## PROBLEM STATEMENT
Each line from the one containing "bottom:5px; width:250px; background:#000;" through the end of the entries below must be output exactly; no other line belongs.

Web page revision data
Content starts
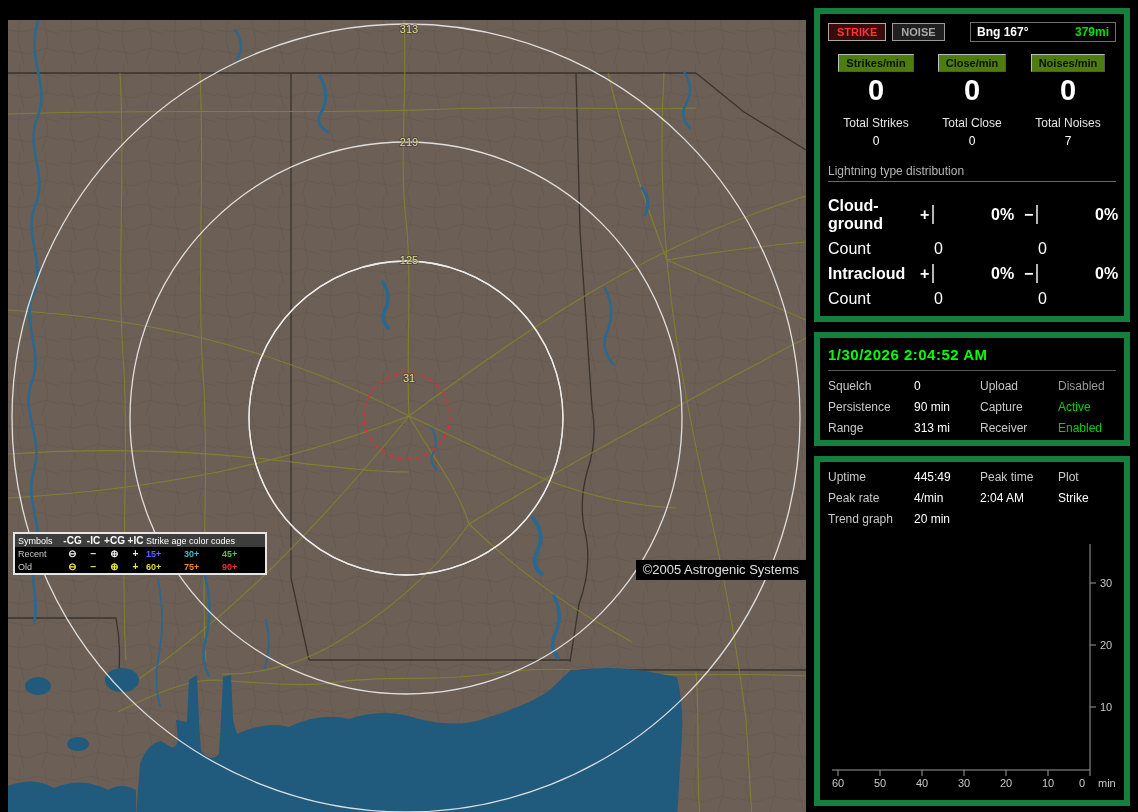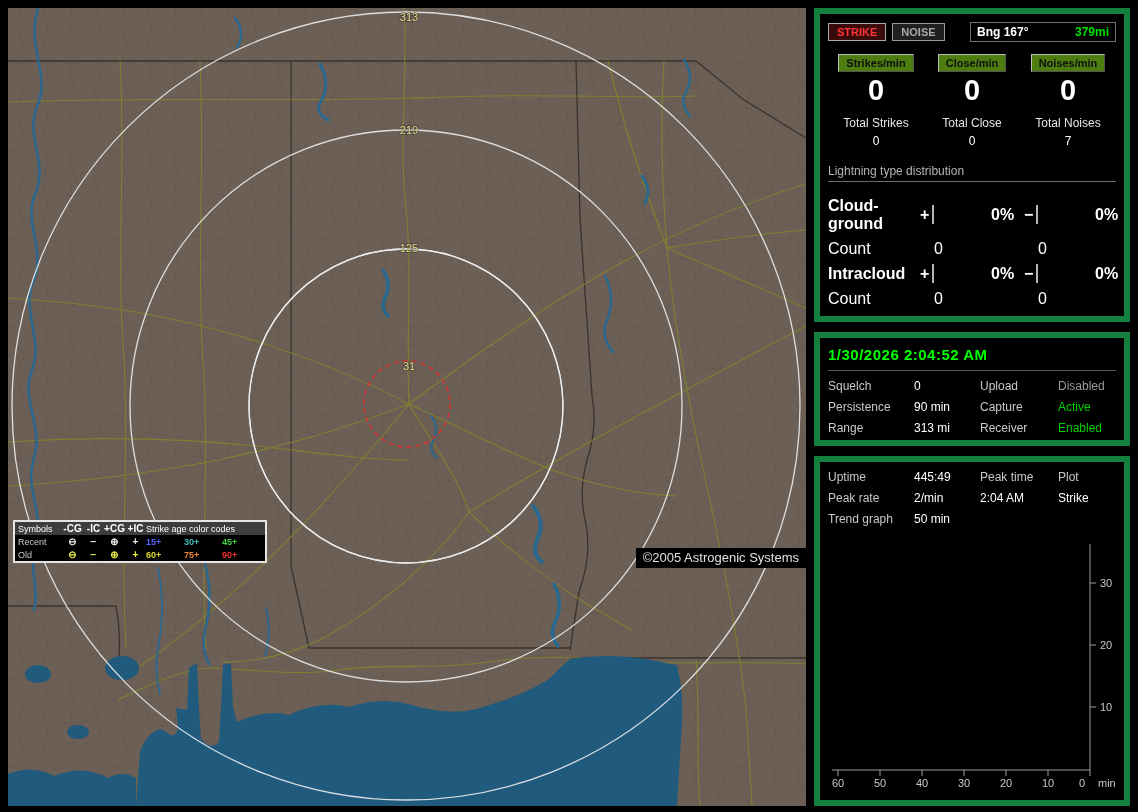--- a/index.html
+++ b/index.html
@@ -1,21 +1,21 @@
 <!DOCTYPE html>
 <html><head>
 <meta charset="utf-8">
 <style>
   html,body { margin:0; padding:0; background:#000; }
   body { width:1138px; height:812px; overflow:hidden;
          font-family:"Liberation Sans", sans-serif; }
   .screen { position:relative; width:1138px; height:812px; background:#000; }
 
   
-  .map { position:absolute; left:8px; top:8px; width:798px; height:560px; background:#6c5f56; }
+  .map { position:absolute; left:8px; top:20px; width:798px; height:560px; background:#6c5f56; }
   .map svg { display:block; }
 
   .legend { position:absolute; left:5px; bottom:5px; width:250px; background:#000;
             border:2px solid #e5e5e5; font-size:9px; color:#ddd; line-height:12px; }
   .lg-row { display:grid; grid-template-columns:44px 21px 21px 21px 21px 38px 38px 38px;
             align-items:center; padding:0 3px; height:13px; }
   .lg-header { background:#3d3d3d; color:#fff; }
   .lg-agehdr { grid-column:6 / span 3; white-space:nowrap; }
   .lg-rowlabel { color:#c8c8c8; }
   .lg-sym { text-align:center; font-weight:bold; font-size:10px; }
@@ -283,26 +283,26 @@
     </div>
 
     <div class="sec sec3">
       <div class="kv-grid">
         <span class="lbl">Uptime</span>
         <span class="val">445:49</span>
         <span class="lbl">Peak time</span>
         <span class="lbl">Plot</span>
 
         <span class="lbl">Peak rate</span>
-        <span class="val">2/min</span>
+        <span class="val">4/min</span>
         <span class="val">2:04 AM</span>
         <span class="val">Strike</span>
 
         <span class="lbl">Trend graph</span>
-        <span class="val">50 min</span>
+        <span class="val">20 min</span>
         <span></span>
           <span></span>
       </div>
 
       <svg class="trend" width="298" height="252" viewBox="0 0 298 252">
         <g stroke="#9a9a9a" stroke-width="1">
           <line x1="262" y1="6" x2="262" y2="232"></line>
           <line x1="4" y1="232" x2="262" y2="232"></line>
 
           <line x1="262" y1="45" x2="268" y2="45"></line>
Content ends
## RESPONSE BOX
   .legend { position:absolute; left:5px; bottom:5px; width:250px; background:#000;
             border:2px solid #e5e5e5; font-size:9px; color:#ddd; line-height:12px; }
   .lg-row { display:grid; grid-template-columns:44px 21px 21px 21px 21px 38px 38px 38px;
             align-items:center; padding:0 3px; height:13px; }
   .lg-header { background:#3d3d3d; color:#fff; }
   .lg-agehdr { grid-column:6 / span 3; white-space:nowrap; }
   .lg-rowlabel { color:#c8c8c8; }
   .lg-sym { text-align:center; font-weight:bold; font-size:10px; }
@@ -283,26 +283,26 @@
     </div>
 
     <div class="sec sec3">
       <div class="kv-grid">
         <span class="lbl">Uptime</span>
         <span class="val">445:49</span>
         <span class="lbl">Peak time</span>
         <span class="lbl">Plot</span>
 
         <span class="lbl">Peak rate</span>
-        <span class="val">2/min</span>
+        <span class="val">4/min</span>
         <span class="val">2:04 AM</span>
         <span class="val">Strike</span>
 
         <span class="lbl">Trend graph</span>
-        <span class="val">50 min</span>
+        <span class="val">20 min</span>
         <span></span>
           <span></span>
       </div>
 
       <svg class="trend" width="298" height="252" viewBox="0 0 298 252">
         <g stroke="#9a9a9a" stroke-width="1">
           <line x1="262" y1="6" x2="262" y2="232"></line>
           <line x1="4" y1="232" x2="262" y2="232"></line>
 
           <line x1="262" y1="45" x2="268" y2="45"></line>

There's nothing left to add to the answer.